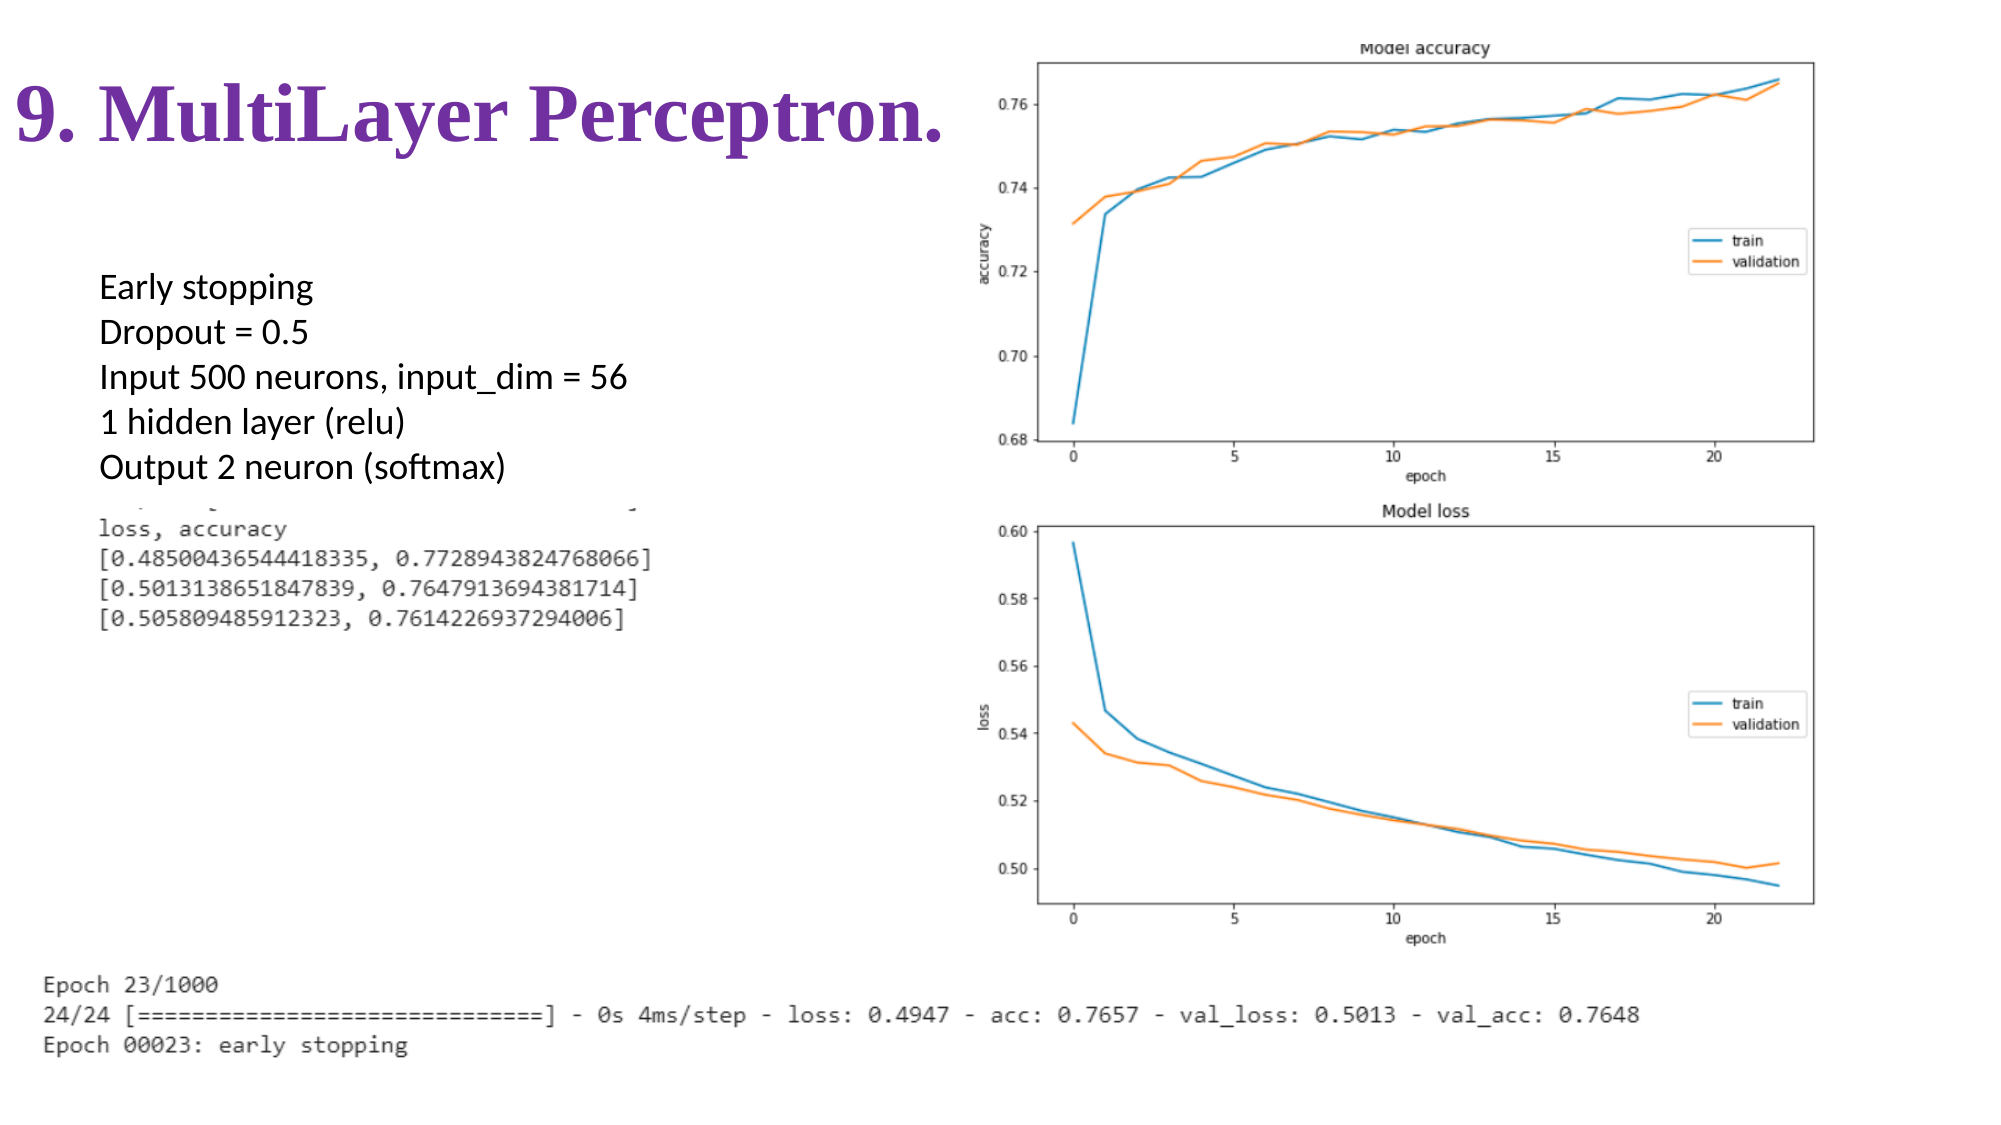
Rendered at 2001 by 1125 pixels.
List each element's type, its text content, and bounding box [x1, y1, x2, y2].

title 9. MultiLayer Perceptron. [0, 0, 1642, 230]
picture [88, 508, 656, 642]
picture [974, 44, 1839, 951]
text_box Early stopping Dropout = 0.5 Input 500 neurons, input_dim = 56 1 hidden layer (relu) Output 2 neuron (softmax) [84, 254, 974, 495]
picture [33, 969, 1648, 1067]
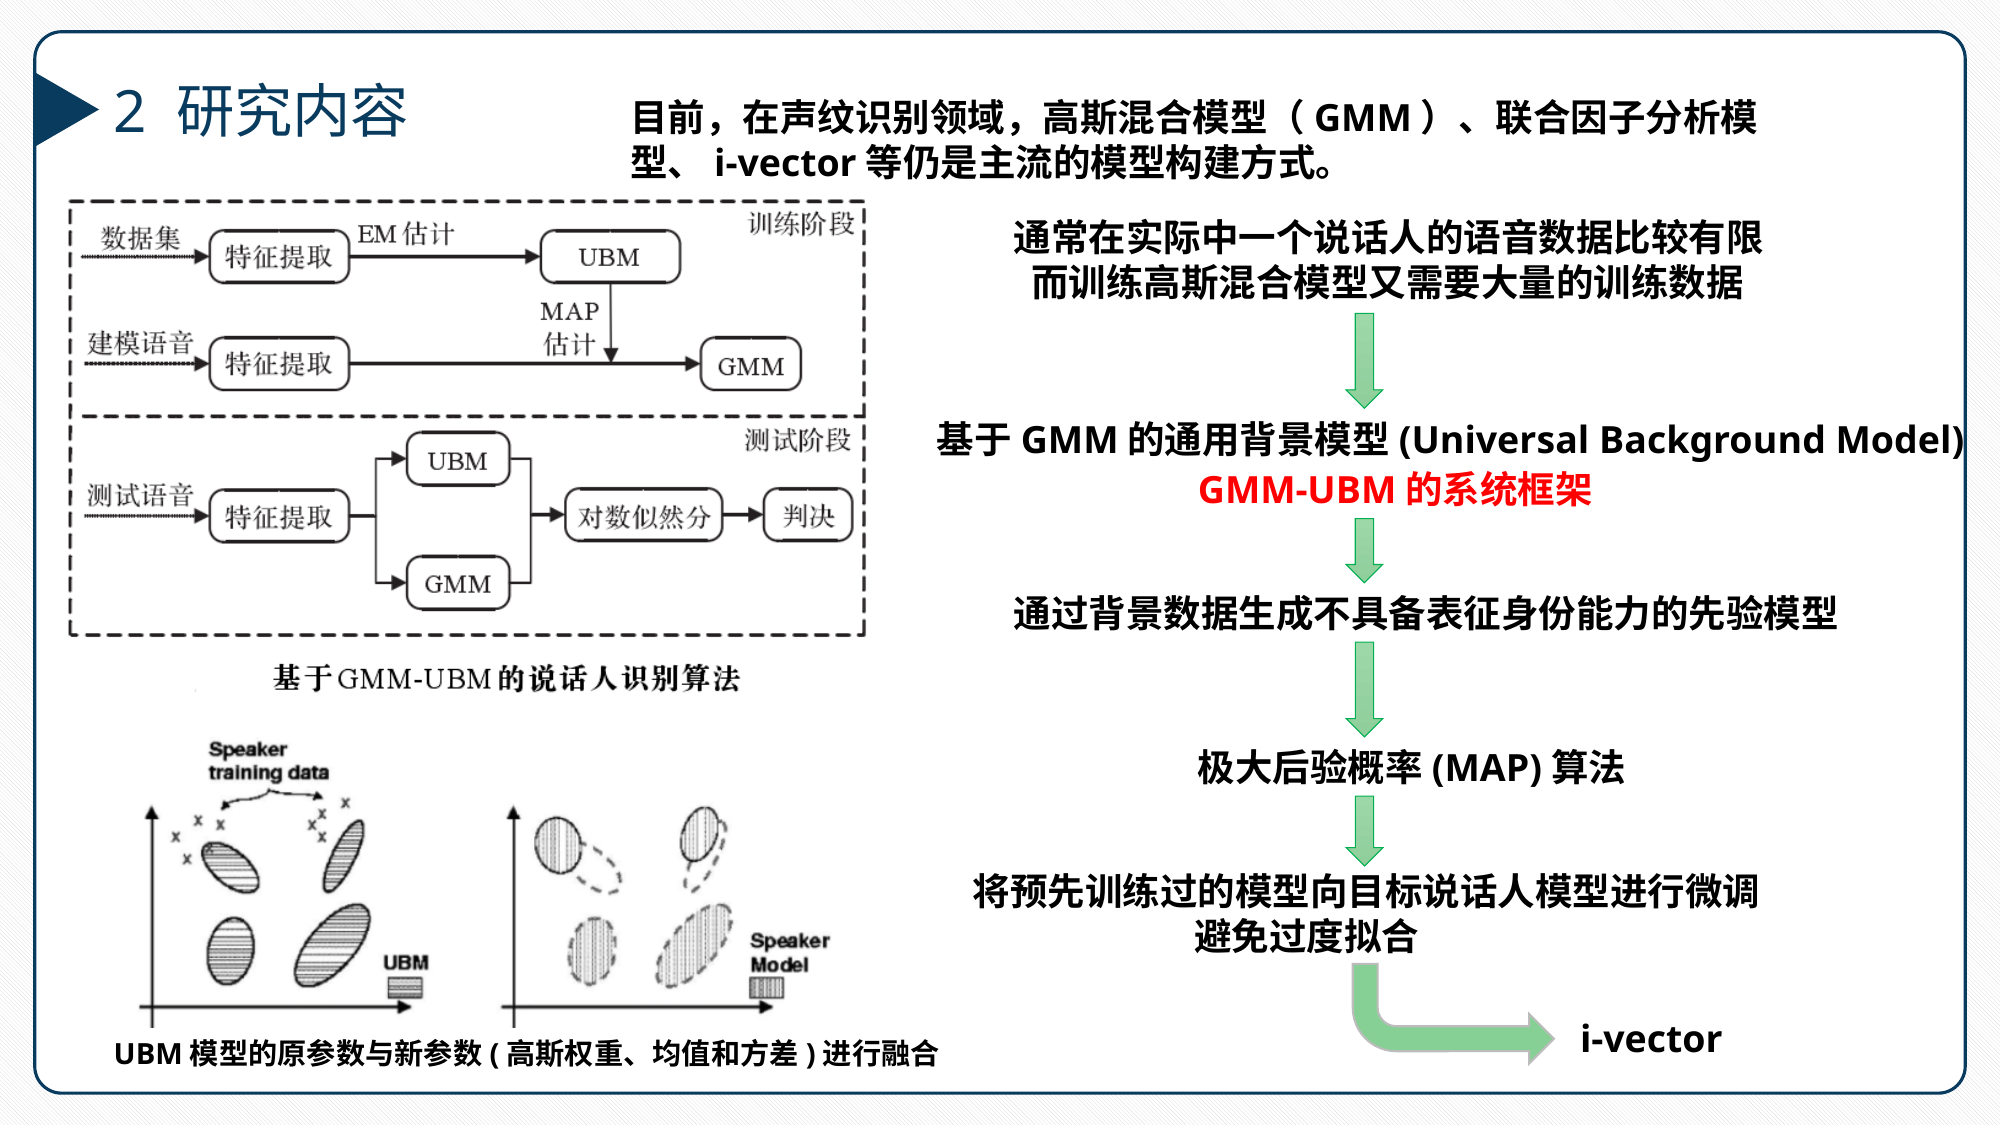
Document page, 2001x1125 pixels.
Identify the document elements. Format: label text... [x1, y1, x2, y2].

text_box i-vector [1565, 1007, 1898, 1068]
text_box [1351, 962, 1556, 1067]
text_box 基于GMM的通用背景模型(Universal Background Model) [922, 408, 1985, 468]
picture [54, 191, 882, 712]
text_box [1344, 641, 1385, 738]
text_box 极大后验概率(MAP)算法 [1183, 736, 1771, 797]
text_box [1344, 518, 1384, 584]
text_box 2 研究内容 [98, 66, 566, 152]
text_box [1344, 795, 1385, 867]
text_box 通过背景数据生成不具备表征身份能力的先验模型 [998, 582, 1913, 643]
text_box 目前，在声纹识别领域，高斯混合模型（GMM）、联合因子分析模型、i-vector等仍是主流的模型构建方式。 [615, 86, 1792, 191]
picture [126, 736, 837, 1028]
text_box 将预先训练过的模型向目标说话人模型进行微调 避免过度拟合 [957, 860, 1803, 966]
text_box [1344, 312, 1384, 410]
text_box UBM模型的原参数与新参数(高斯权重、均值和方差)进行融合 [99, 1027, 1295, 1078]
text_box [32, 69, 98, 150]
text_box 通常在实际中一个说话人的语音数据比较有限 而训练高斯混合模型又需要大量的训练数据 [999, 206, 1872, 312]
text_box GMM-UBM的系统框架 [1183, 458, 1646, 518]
...
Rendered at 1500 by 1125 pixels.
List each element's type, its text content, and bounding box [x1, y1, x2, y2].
==
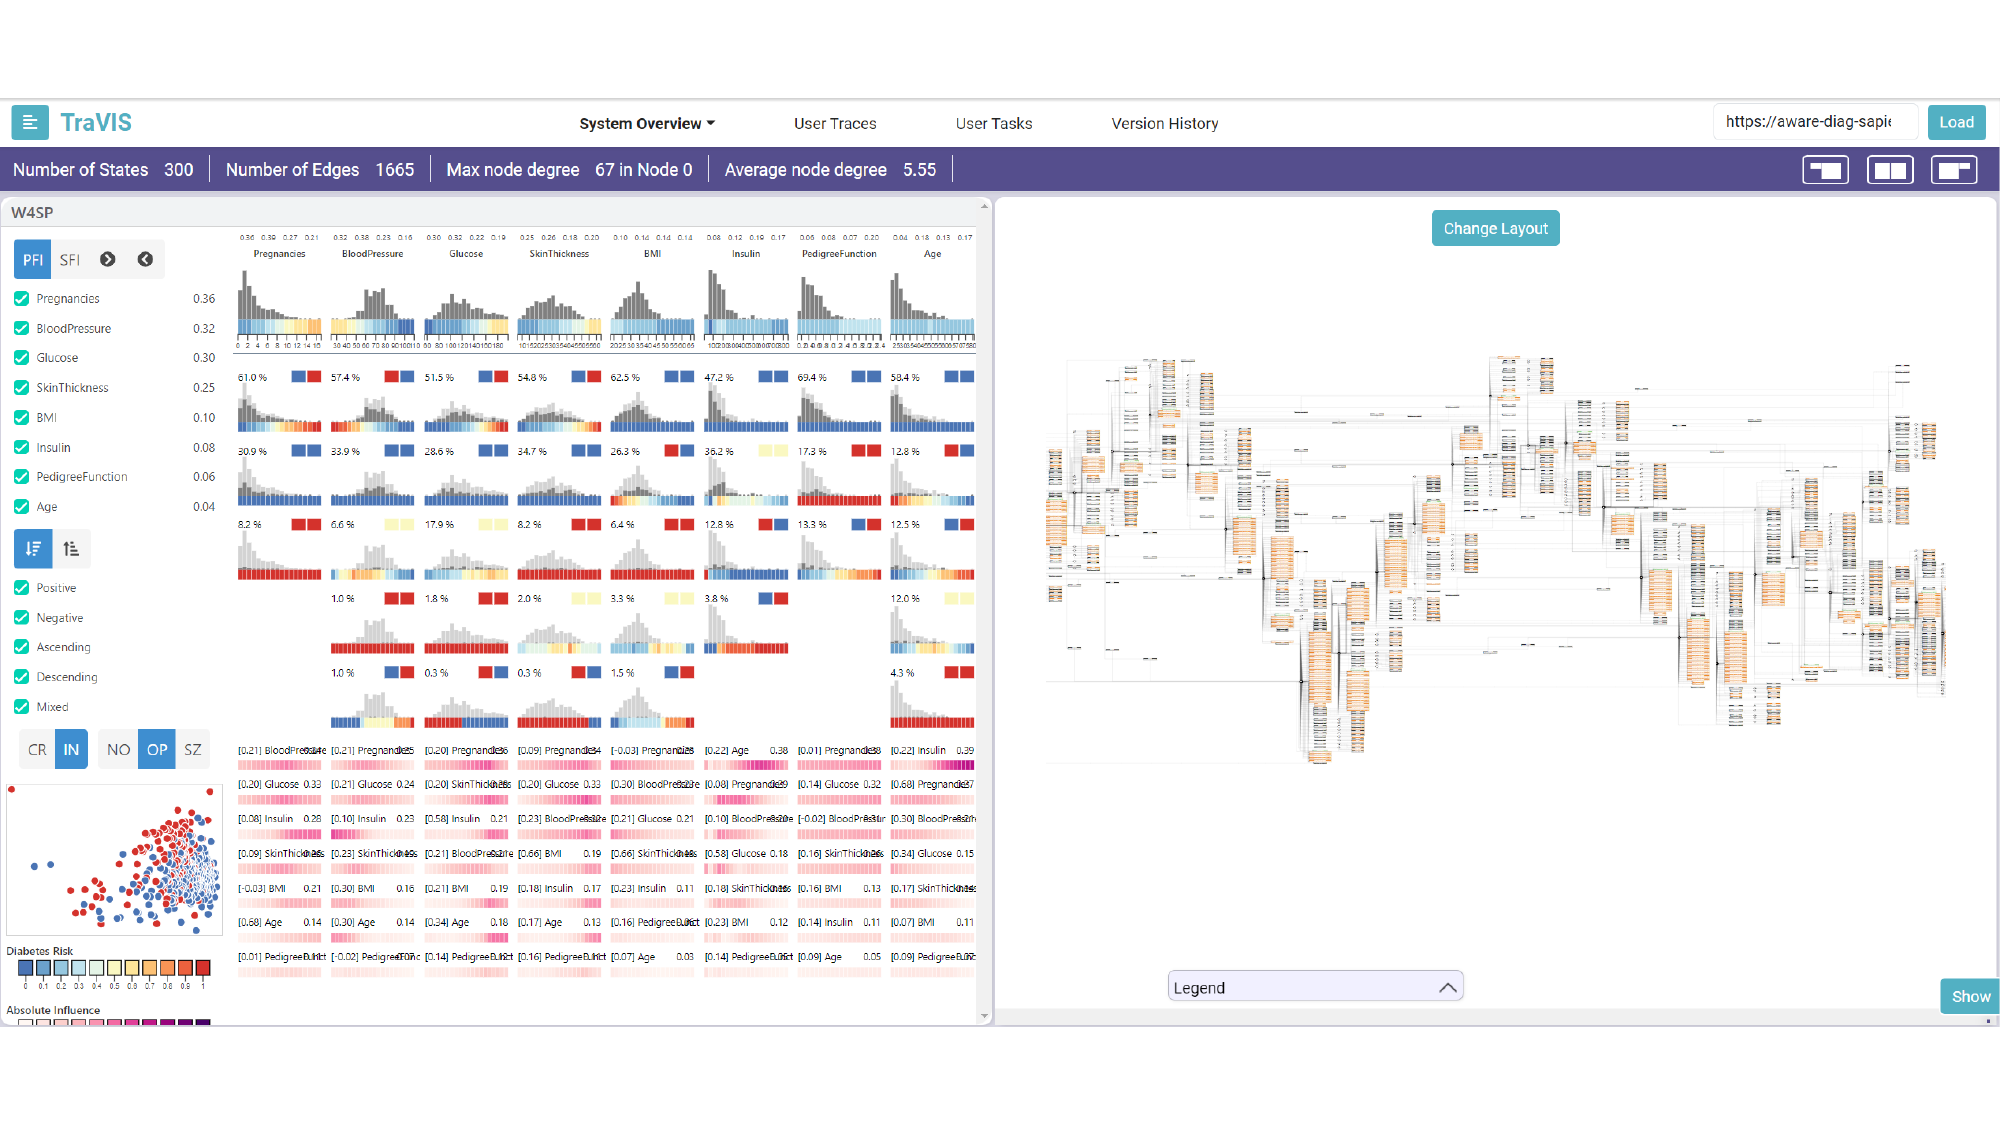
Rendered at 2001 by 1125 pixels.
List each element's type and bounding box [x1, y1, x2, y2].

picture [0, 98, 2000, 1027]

## Task requirements
Report how many lines of the data hold the string "pixels"; give only the number.

## Problem solution
4